■ **Task requirements**:
1. In the commentary on the penny stock, what caused the spike in October 2016?
2. Extend the commentary on the penny stock with a few more sentences in the same voice, picking up right after its final sentence.

■ **Text block**:

################

It's Dec 2006 and the stock looks like this:
The stock has been stagnant for over a year and we get the following in the 10KSB:
Given these initiatives and our expectations at the beginning of the year our results during the 2006 fiscal year were disappointing. Having worked diligently since fiscal 2002 to develop a track record of profits, a loss this year was unexpected.
Due to the uncertainty of the timing of customer orders, future results remain difficult to predict. Receiving orders and contracts in a timely manner is essential to the Company’s ability to sustain operations.
Although we incurred two quarters of losses in fiscal 2006, our profitability during the third and fourth quarter of the year and during the previous 13 of 17 quarters causes us to be optimistic about future sales growth and other possible sources of financing, including private equity funding or future public stock offerings. However, there is no assurance that any of these goals can be achieved.Would you hold? If so then you saw the stock go up 3x from $3 to $12 three years later.
Even recently there have been opportunities. I have doubled my money in this stock over the past year while the stock has stayed flat by selling into spikes then buying back when it falls. Sometimes there is news and sometimes not. The spike in Oct 2016 was due to a new contract announcement. This sort of thing happens with low float penny stocks. You can't catch them all and certainly not at the absolute peak but you can make some money.
So what does the future hold?
The company has been around for almost 60 years. They trudge along losing money for a while then nail a big contract. The industry certainly is not going anywhere.

################

■ **Records supplied**:
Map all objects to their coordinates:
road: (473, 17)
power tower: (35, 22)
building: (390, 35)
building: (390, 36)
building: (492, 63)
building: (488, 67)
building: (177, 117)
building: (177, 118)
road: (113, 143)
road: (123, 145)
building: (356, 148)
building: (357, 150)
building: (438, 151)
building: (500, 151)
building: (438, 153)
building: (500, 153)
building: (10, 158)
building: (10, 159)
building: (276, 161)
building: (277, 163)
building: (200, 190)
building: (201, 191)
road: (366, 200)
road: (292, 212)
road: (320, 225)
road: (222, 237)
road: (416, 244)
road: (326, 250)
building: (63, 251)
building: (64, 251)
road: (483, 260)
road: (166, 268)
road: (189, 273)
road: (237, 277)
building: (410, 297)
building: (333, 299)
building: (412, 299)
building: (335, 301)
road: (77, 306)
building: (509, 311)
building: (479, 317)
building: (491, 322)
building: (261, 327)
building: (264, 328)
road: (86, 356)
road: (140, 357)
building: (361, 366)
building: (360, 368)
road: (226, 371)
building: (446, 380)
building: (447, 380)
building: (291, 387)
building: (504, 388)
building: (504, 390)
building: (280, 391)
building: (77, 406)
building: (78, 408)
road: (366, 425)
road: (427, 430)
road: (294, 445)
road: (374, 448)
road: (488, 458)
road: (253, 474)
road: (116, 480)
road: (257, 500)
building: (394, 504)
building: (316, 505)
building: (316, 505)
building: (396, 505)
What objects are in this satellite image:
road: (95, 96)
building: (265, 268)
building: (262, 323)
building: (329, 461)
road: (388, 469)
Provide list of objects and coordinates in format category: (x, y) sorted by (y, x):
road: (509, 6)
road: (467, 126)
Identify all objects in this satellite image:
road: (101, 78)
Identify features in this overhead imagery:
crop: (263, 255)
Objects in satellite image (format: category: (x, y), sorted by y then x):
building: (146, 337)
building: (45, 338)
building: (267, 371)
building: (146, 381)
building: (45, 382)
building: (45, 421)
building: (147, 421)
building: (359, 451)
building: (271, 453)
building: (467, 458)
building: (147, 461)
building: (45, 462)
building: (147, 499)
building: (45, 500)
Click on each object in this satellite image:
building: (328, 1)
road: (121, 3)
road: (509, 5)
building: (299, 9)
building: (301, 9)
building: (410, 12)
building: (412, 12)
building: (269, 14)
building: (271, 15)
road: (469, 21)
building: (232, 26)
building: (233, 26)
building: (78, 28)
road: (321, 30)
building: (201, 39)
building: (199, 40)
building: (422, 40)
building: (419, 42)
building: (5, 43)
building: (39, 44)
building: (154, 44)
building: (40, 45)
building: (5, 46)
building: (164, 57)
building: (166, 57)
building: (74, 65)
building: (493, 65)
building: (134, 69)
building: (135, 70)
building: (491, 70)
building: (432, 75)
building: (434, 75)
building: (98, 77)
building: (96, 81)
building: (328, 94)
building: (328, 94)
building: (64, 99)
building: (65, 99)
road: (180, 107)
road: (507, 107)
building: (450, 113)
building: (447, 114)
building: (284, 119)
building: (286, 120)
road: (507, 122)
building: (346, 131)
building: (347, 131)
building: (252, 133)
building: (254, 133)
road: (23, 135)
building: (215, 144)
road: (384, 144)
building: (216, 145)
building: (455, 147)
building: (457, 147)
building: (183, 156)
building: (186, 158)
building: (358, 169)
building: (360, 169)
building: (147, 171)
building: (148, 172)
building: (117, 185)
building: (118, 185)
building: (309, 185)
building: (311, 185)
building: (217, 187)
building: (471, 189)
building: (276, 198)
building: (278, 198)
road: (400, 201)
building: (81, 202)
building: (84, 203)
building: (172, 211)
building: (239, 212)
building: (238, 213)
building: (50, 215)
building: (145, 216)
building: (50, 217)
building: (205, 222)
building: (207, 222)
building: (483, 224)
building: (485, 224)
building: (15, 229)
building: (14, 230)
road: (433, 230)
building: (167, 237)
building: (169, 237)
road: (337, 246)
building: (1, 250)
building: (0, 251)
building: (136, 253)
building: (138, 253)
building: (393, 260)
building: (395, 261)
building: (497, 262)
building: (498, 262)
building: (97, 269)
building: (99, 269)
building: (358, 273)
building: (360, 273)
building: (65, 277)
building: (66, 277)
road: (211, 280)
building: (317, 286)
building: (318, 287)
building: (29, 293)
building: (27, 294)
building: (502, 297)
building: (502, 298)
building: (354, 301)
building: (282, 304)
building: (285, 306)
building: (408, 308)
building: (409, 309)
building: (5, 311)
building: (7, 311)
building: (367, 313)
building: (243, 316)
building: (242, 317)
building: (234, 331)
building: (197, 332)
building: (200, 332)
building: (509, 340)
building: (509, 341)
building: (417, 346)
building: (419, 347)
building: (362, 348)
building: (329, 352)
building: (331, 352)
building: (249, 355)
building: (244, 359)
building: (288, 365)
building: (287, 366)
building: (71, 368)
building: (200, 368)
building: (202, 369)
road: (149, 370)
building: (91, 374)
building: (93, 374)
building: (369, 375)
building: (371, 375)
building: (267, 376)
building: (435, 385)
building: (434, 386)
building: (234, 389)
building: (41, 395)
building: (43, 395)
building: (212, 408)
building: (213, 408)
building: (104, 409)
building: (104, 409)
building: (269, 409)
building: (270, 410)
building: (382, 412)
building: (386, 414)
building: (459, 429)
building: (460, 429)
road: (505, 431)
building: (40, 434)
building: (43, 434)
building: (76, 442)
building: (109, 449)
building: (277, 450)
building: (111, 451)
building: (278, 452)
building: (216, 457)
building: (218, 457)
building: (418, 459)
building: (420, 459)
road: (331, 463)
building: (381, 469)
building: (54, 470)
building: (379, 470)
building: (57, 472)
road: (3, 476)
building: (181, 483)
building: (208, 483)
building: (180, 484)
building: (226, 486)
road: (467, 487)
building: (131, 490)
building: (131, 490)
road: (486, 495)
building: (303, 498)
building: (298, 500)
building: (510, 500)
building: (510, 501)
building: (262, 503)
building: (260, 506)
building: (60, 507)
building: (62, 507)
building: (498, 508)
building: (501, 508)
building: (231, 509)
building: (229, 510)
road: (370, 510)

################

■ **Responses by task**:
1. A new contract announcement.

2.
There is potential. In Oct 2016 the company received a $2.4M order. The most recent 10k notes expected follow on orders:
in early fiscal 2017, the Company received an order valued at approximately $2,373,000 from Datron World Communications, Inc. for our military-grade DSP 9000 radio encryption equipment. Follow-on orders are expected as part of Datron’s five-year, $495 million Foreign Military Sales Indefinite Delivery Indefinite Quantity contract from the US Army Communications Electronic Command.The most recent 10Q and associated PR sound hopeful:
We also believe that, in the long term, an anticipated improvement of business prospects, current billable activities and cash from operations will be sufficient to meet the Company’s investment in product development, although we can give no assurances.
Backlog at December 31, 2016 and October 1, 2016 amounted to $2,000,000 and $313,000, respectively. The orders in backlog at December 31, 2016 are expected to ship over the next nine months depending on customer requirements and product availability.
Commenting on corporate performance, Carl H. Guild, Jr., President and Chief Executive Officer of TCC, said, “The Company continues to endure a prolonged slump in orders and we have closely monitored our expenses and made strategic reductions as appropriate. We continue to have a substantial pipeline of large potential contracts from both current and new customers. We are cautiously optimistic that some of these orders may materialize in fiscal 2017. However, the timing and outcome of these prospective orders is unknown and can be affected by our customers’ long procurement cycles, production schedules and delivery requirements.”
The big revenue and share price increase in 2010 was due to another big contract from Datron. There's a good article on Seeking Alpha going through the history.
So I don't know what will happen. But I bet something will.